Each artisan group we visited specialized in working with different materials, such as horn, resin, precious metals, recycled brass, deadstock fabric, and block printed fabric. There is a wide range in the skills required for working with the different materials, which provides working opportunities for a greater subset of the community. 

In one workshop, artisans walked us through the process of metal casting, which is used to create different charms, pendants, and other metal elements in our jewelry. First, a design is set into a mold, which is then filled with melted wax. Once the wax hardens, several wax pieces are connected to a central wax pole (imagine it like leaves on a tree). That wax “tree” is then placed in a plaster-filled cylinder. The plaster hardens, the wax is melted out, and melted-down recycled brass is poured into the space the wax created. Once hardened, each brass piece is removed from the “tree” and ready for its next step in the design process. 

Artisans were proud to show us some of the ways that fair trade work has impacted their lives and the lives of others in their communities – schooling from preschool age through college scholarships, self-defense classes, skills classes for sewing, community healthcare centers, financial independence, and the support and friendship of their fellow artisans. 

Community seems to be at the center of every aspect of life in India. Lunches consisted of a smorgasbord of foods, some from local restaurants, some homemade by different artisan partners, all passed around for everyone to enjoy. We ate food so spicy it made you cry (both tears of pain and overwhelming happiness). We drank chai served in the tiniest mugs. So. Much. Chai. We drank fresh watermelon juice, ate mangoes at the peak of their season, and had honeydew that actually tasted like something! 
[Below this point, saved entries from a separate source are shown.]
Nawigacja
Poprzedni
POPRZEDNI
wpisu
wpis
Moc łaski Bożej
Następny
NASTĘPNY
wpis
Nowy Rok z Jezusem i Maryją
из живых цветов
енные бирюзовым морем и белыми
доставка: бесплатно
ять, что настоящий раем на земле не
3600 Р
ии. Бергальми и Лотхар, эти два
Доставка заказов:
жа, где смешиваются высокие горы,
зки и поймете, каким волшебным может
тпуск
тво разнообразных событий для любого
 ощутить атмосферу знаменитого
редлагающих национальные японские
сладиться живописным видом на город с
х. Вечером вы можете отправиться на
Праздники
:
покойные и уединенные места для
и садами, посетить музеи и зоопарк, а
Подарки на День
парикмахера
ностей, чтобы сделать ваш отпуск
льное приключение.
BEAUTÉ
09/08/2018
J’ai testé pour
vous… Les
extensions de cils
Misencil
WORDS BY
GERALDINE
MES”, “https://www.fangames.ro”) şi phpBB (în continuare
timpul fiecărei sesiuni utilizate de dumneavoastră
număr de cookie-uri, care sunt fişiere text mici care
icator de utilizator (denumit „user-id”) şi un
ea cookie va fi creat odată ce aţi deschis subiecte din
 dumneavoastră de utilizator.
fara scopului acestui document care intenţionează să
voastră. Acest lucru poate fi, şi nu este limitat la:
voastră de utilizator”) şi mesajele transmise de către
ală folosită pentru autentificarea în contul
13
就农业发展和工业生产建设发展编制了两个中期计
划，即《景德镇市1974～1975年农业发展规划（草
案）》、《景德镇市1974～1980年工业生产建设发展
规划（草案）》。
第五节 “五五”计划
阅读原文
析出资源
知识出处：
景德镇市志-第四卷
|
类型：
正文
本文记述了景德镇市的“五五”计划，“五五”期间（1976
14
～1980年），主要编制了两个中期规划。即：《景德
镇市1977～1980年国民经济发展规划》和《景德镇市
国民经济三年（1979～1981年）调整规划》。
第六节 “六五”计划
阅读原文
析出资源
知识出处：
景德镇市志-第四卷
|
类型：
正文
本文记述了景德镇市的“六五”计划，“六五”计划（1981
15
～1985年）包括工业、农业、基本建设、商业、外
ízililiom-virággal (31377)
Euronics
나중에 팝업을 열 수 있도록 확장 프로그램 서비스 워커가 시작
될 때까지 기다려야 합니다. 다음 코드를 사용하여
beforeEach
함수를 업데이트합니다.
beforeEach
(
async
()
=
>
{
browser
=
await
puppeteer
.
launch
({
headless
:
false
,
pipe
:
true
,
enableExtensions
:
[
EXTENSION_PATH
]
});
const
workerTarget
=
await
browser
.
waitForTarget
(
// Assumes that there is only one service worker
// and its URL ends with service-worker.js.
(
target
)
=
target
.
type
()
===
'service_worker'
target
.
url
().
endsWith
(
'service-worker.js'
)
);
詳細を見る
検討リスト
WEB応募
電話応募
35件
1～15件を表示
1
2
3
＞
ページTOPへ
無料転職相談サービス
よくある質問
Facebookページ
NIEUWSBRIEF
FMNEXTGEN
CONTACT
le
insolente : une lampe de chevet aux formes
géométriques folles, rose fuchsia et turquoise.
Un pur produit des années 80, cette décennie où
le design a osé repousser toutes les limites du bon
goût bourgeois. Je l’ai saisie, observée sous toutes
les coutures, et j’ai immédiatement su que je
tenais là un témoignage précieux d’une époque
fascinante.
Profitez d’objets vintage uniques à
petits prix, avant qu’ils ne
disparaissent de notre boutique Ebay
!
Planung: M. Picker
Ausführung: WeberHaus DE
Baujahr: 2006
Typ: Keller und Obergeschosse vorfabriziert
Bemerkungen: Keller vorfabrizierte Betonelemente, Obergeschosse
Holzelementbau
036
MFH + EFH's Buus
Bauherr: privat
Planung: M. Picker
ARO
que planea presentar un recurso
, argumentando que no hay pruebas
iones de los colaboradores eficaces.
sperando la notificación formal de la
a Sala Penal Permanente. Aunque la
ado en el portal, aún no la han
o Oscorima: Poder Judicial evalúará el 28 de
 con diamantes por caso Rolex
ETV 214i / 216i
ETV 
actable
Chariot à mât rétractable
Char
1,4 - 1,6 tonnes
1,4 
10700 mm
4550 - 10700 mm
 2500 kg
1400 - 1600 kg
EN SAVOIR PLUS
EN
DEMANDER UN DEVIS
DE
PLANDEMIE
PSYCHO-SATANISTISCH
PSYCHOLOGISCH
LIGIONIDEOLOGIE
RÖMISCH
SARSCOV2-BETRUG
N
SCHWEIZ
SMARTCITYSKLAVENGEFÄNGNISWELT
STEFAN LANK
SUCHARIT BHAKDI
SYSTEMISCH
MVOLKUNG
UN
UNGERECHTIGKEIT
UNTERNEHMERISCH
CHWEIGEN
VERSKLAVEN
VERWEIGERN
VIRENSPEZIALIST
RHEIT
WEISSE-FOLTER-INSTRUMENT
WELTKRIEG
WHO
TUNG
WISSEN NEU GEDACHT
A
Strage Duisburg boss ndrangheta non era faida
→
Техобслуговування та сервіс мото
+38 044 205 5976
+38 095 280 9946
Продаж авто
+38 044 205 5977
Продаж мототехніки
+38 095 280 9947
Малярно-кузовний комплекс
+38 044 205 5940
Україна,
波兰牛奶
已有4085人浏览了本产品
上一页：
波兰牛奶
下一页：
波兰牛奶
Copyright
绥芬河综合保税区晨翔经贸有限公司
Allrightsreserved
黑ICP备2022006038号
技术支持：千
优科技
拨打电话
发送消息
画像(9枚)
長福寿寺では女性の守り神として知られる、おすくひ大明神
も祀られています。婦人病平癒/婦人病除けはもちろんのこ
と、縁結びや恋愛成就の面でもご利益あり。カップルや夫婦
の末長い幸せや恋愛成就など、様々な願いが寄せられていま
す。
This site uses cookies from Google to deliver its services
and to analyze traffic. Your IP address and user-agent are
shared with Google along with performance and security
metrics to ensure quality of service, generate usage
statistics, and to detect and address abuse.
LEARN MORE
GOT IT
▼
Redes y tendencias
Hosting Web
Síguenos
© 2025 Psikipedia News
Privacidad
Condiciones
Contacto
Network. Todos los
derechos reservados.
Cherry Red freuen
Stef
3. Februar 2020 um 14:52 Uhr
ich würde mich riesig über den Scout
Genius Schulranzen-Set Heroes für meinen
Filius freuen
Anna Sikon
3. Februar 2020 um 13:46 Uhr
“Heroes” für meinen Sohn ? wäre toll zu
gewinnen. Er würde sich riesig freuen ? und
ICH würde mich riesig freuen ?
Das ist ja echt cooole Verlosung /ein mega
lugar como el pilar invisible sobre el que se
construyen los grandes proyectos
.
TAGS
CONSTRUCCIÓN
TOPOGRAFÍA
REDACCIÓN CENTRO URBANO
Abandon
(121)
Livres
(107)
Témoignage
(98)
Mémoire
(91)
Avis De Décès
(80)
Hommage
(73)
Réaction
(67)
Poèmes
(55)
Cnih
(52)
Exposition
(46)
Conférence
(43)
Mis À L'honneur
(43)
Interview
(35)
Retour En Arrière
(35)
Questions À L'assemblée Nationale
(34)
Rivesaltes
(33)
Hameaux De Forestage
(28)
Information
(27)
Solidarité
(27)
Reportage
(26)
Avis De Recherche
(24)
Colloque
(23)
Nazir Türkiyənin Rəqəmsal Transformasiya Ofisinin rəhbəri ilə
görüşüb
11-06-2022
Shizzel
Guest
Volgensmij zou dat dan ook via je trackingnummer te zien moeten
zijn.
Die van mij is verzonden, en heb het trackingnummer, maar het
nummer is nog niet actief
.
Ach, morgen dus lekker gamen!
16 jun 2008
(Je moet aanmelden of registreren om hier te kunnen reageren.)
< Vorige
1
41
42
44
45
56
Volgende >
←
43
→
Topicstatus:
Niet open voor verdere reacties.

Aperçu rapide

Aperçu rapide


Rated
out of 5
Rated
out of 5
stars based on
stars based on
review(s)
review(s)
Amidst working with different artisan groups to create new products for several upcoming seasons, we spent our time being tourists. We visited the Taj Mahal (duh), Akshardham Temple (a beautiful Hindu temple made from intricately hand-carved stone), City Palace in Jaipur (think pink buildings, archways everywhere, and hand-painted designs on the walls), and Chokhi Dhani Village (imagine a wonderful crossover between a county fair and a Renaissance festival, but Indian). There were cows everywhere, yet we somehow saw even more dogs than cows. We visited artisan workshops in both large cities and in overcrowded slums. We saw big, curious eyes of kids. Everywhere we went, we encountered infectious smiles and radiant joy.

Disorder is subjective. Where I had previously seen vehicles interrupting the flow of traffic to merge onto a busy road or switch lanes, I now saw people making room for one another and using space efficiently. Where I had heard people incessantly honking their horns at one another, I now recognized the value in this form of communication between vehicles on such crowded streets. After coming home, the order and structure dictating so many aspects of my daily life suddenly felt a little bit uncomfortable. All it took to switch from being uncomfortable by the lack of traffic laws to now being off-put by cars neatly lining up at a red light was a shift in perspective. One way isn’t necessarily better than the other, but just because it doesn’t fit your original notion of what is “right” doesn’t make it “wrong.”

India is a country filled with colorful textiles, tantalizing spices, bustling streets, and penetrating heat. A land of dense population, wealth disparity, contaminated waterways, and pollution so thick it blocks UV rays. A country that is home to thousands of skilled artisans who take pride in their work and use their skills to better the lives of the people around them, not just their own. A place where chaos and beauty not only coexist, but where their unity creates the magnetism of India.